Board, Assoc. Should work together
This letter is not intended to agree or disagree with the decision to raze the A.N. Myers house, but rather to ask a few questions and to make some comments.
It is not clear to me whether the $1 million figure is for basic repairs to use the house as an exhibition hall for items in storage and future acquisitions or to return it to its former appearance as a house.
I also have heard nothing about the intention of the use of the land if the house is razed. Would another structure be built? I have been told the trustees have known for two months they planned to raze the house, while the museum website was telling of renovation.
Were there any plans to notify the Historical Society membership of the demolition plans before the wrecking ball arrived?
As I understand it, the members of the Center Street Association plan to hire a restoration architect at heir own expense for a second opinion for the restoration and the trustees have agreed to wait until his assessment before demolition.
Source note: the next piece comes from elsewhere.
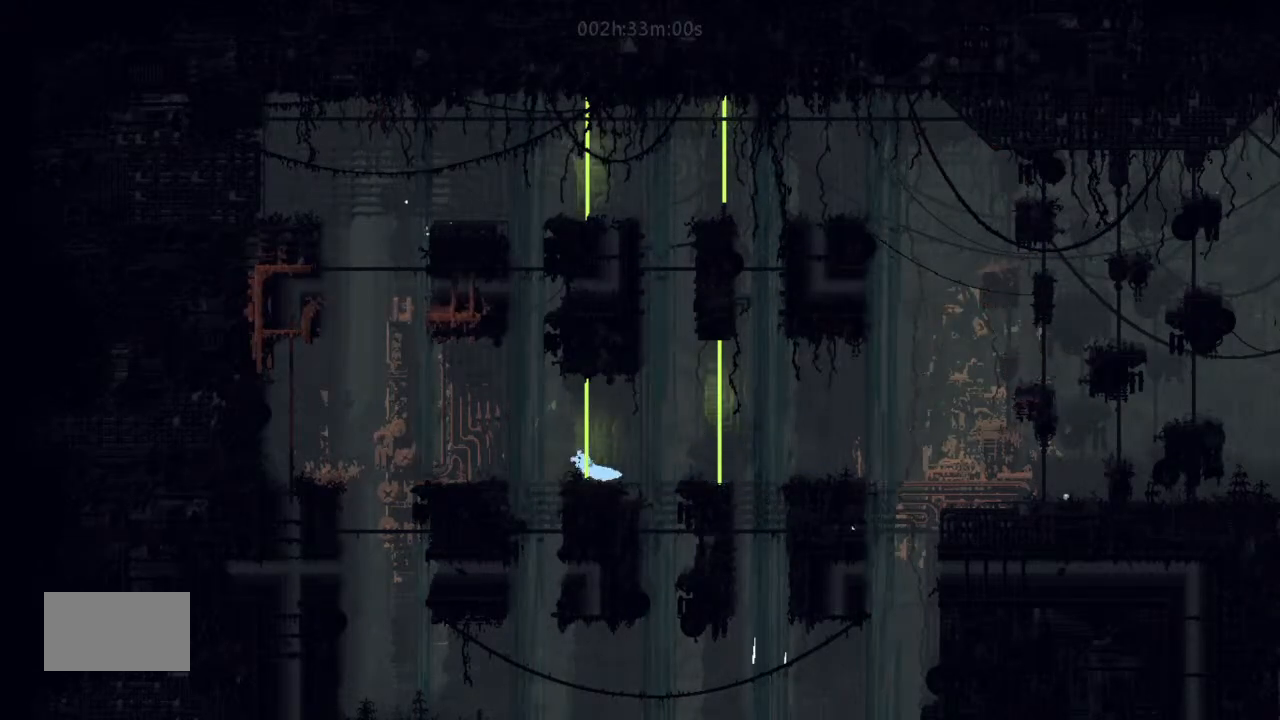
{"keys": ["left"], "events": [[33, "j", "up"]]}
In 1976, when Alta Sims did the research which led to the acceptance of this street on the National Register as a Historic District, she consulted with Jeff Darby, who was with the Ohio Historic Preservation Office. He called it “A veritable textbook of architectural styles.”
Just as European cities have an “Old Town” it seems important attempts be made to maintain a part of Ashland as it used to be. I would hope the trustees would share this vision. I commend those homeowners in the District who have maintained their properties well.
To the best of my knowledge, it has never been publicized Bill Wiley left the museum $3 million in stocks, according to the executor of his estate.
Anyone who knew Bill knew of his love for Ashland. At one point he had a parlor set re-upholstered and gave it to the museum because it had been in his family for generations and he didn’t want it sold and moved out of town.
I believe the goals of the Historical Society Board of Trustees, Museum employees and the Center Street Association should be similar and hope they can find a way to be “good neighbors.” The first step towards this goal is “communication.”